┌─ Passage given

Step 1: Preparing Your Pan

• madeleine pan

Method

To make traditionally shaped madeleines, you need to have a madeleine pan.

Step 2: Preparing Your Mise en Place

• 8 oz unsalted butter (room temperature)
• 8 oz sugar
• 1 tsp vanilla
• 1 tsp lemon zest
• 8 oz all-purpose flour*
• 2 tsp baking powder
• pinch of salt
• 4 large eggs

Method

To prepare your mise en place, measure out the butter. Make sure it has come to room temperature and it is soft.

Measure out the sugar, vanilla and lemon zest. Measure out the flour, baking powder and salt and sift together.

Gather the eggs and set aside.

Preheat your oven to 350° F (175° C).

Step 3: Starting the Batter

Method

Place the butter into the bowl of a stand mixer. Using the paddle attachment, cream the butter on medium speed. Add the sugar, vanilla and lemon zest while mixing. Scrape the bowl down to make sure everything is evenly combined.

└─
┌─ Raw records

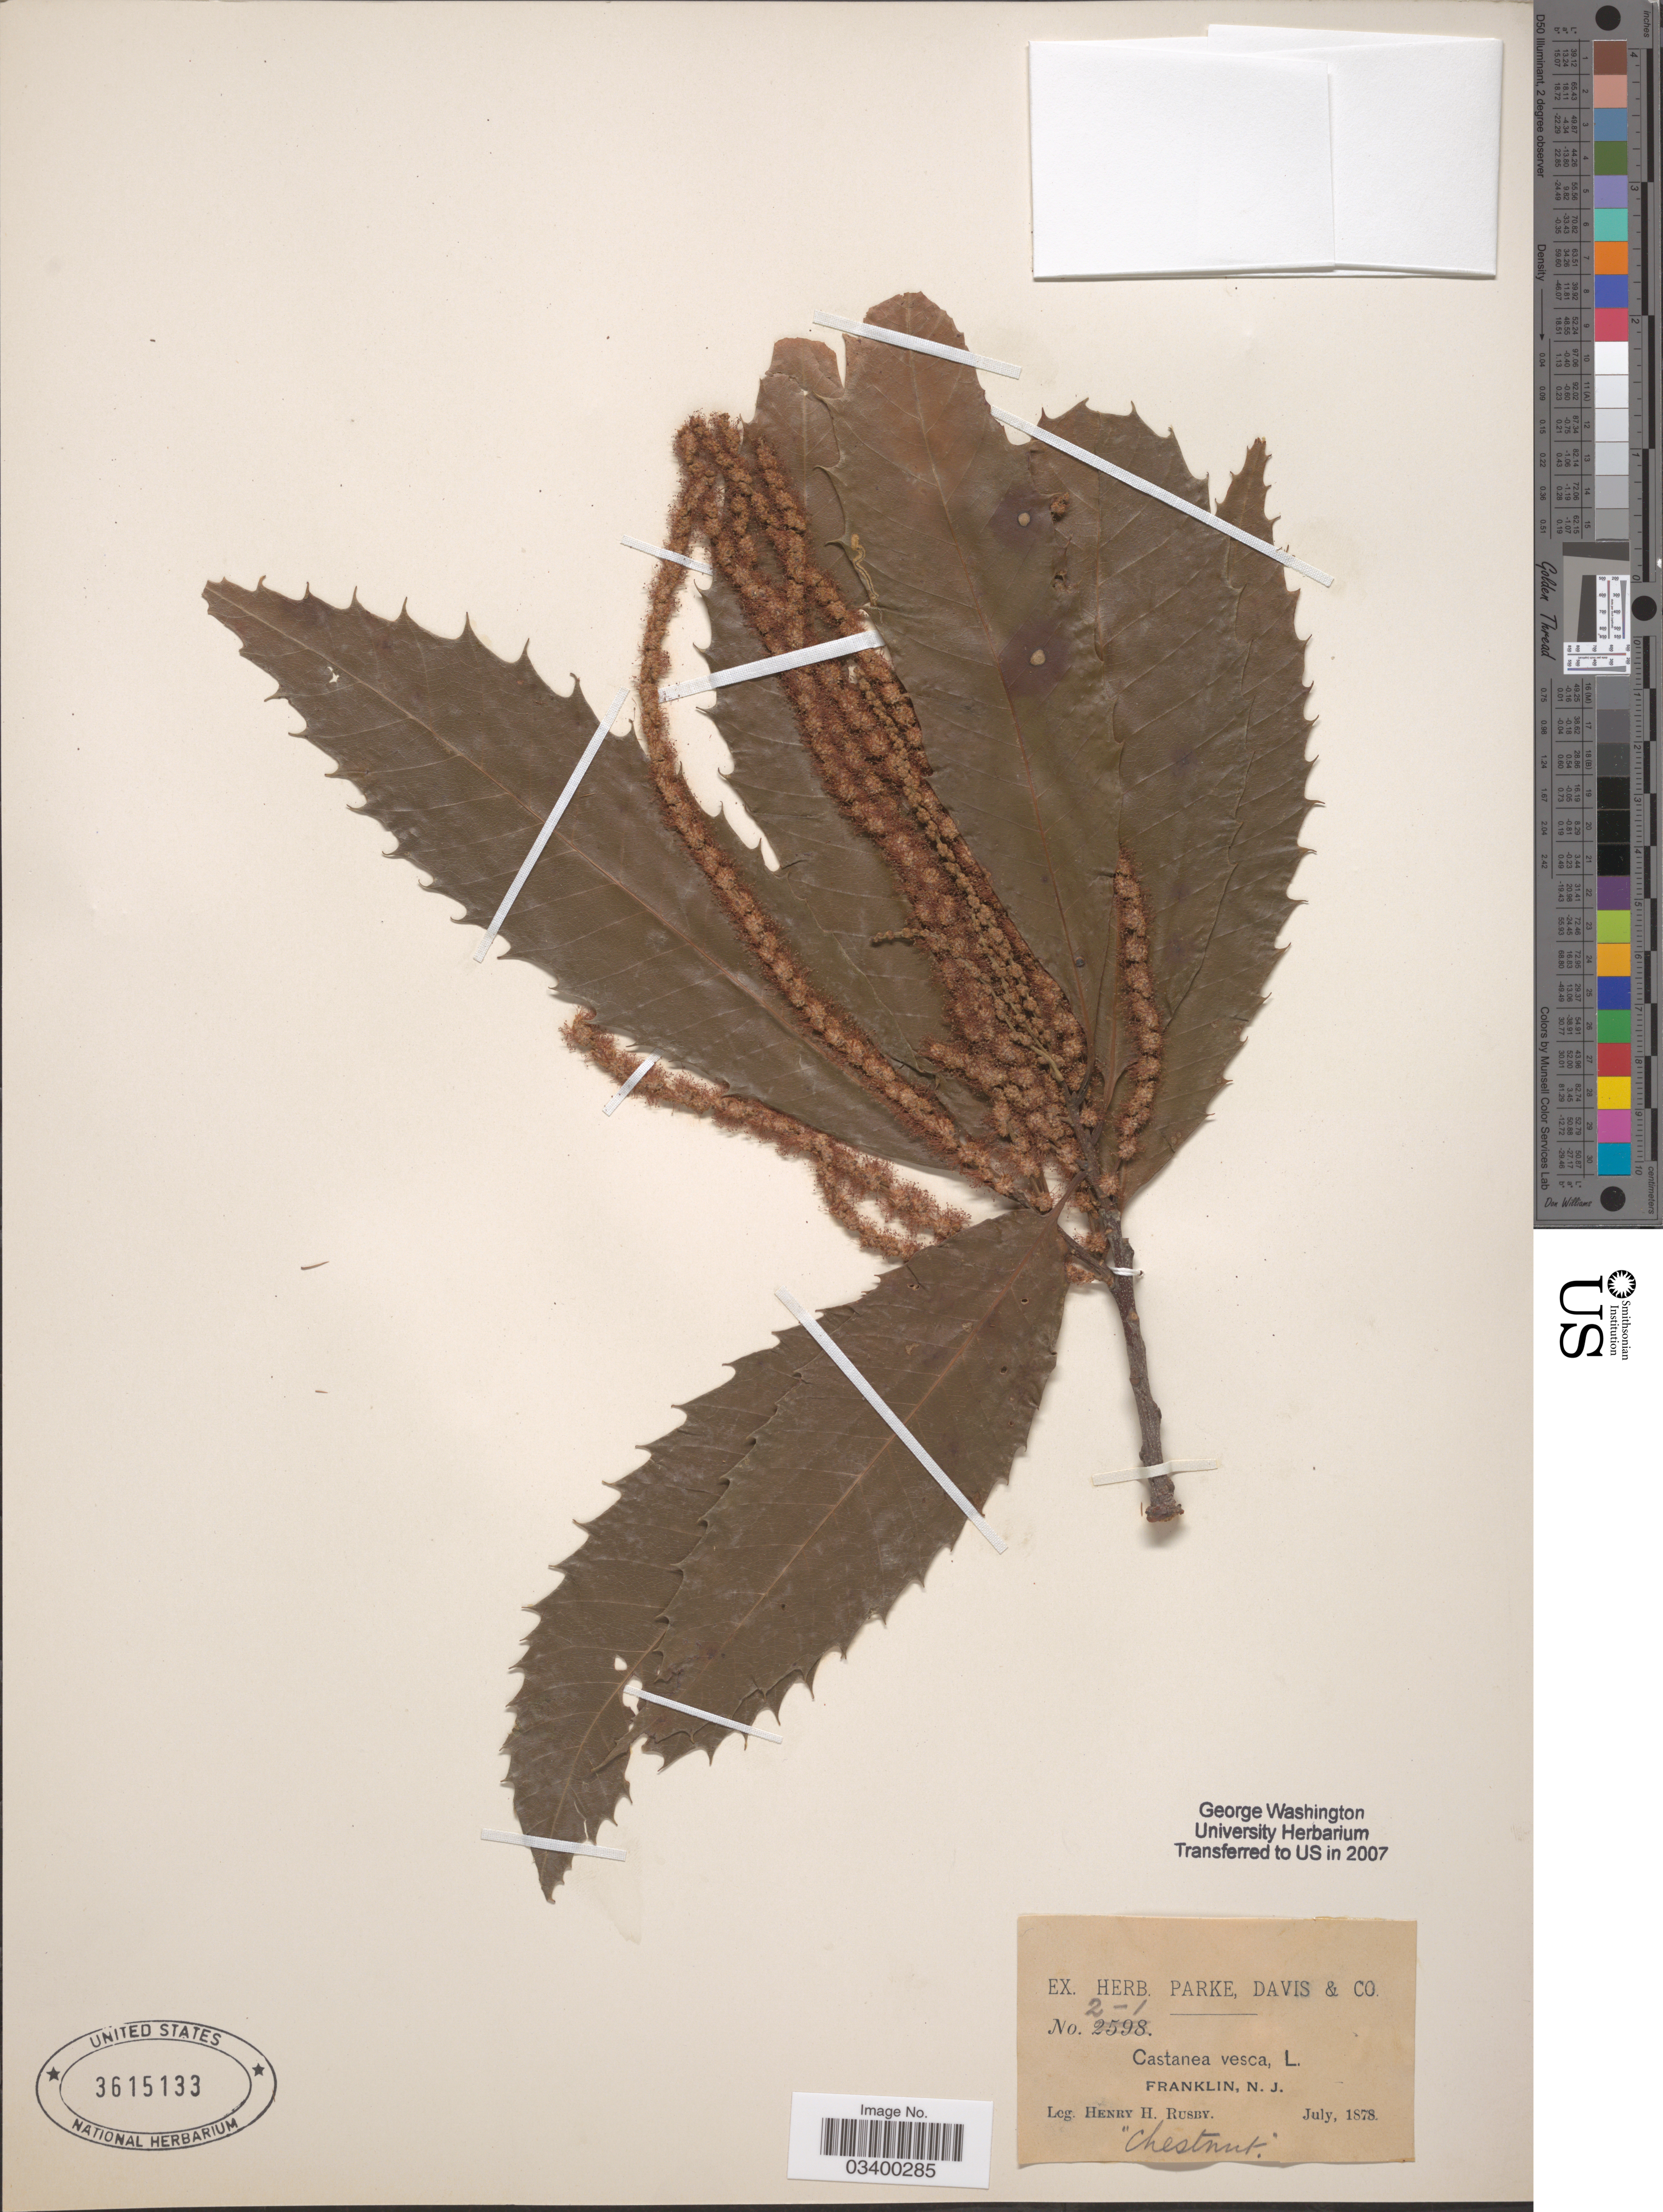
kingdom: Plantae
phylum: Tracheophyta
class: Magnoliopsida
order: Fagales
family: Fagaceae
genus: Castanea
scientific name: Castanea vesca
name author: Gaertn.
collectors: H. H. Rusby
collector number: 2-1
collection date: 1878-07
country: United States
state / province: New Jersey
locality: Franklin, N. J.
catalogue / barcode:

└─

Actions to take:
1. In the madeleine recipe, could you update the passage that starts at the words "Measure out the sugar, vanilla" and ends after "is evenly combined.", replacing "lemon zest" with "orange zest"?
2. What temperature does the madeleine recipe say to preheat the oven to?

Outputs for the tasks:
1.
Measure out the sugar, vanilla and orange zest. Measure out the flour, baking powder and salt and sift together.

Gather the eggs and set aside.

Preheat your oven to 350° F (175° C).

Step 3: Starting the Batter

Method

Place the butter into the bowl of a stand mixer. Using the paddle attachment, cream the butter on medium speed. Add the sugar, vanilla and orange zest while mixing. Scrape the bowl down to make sure everything is evenly combined.

2. 350° F (175° C)